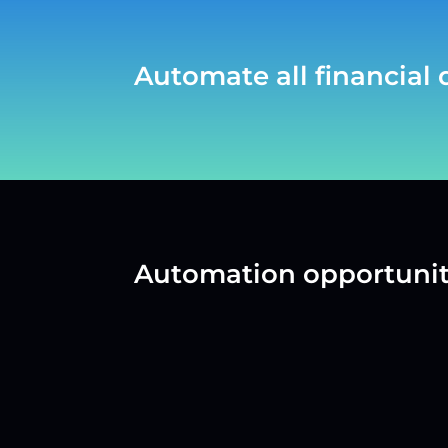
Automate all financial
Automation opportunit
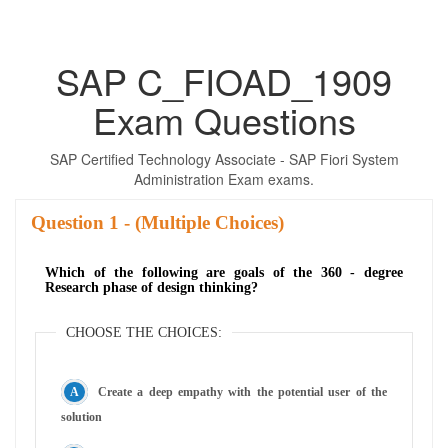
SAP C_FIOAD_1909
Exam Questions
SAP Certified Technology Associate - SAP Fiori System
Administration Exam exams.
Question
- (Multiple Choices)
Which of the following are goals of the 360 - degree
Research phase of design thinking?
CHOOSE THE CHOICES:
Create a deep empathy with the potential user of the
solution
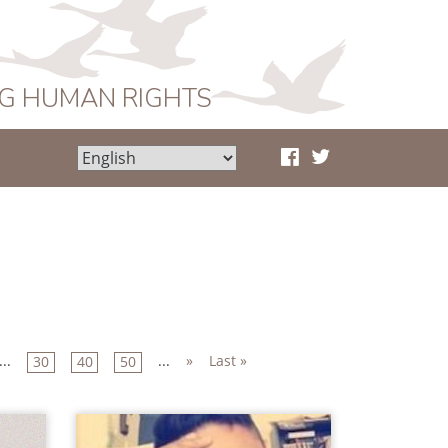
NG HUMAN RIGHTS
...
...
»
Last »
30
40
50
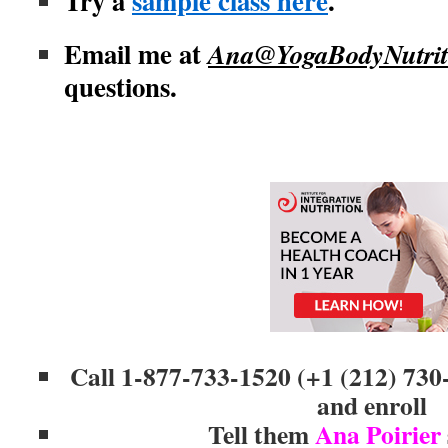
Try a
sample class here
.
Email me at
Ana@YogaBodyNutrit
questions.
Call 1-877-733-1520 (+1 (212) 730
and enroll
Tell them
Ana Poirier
####################
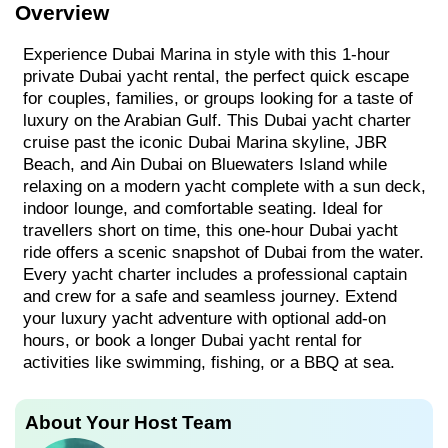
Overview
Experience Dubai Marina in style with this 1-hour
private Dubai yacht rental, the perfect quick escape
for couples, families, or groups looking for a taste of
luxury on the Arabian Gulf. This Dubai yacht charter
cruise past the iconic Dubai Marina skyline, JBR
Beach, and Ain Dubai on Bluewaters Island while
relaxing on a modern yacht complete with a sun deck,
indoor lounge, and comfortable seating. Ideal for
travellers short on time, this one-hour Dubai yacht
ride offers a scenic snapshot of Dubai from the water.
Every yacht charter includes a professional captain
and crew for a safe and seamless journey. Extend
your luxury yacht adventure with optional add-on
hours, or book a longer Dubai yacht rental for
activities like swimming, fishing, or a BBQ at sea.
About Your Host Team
####################
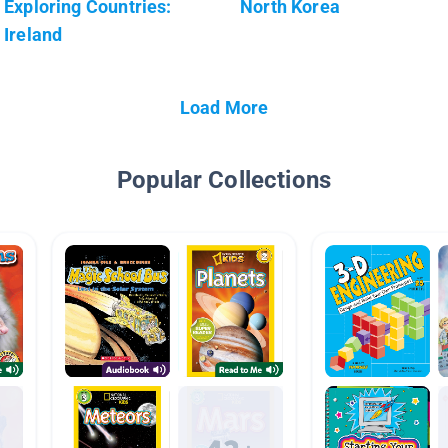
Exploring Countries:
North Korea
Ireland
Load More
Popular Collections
####################
Write out everything in the listing from the line containing "Automate all financial" down to the line containing "Automation opportunit" as a numbered list, omitting blank lines.

Written response:
1. Automate all financial
2. Automation opportunit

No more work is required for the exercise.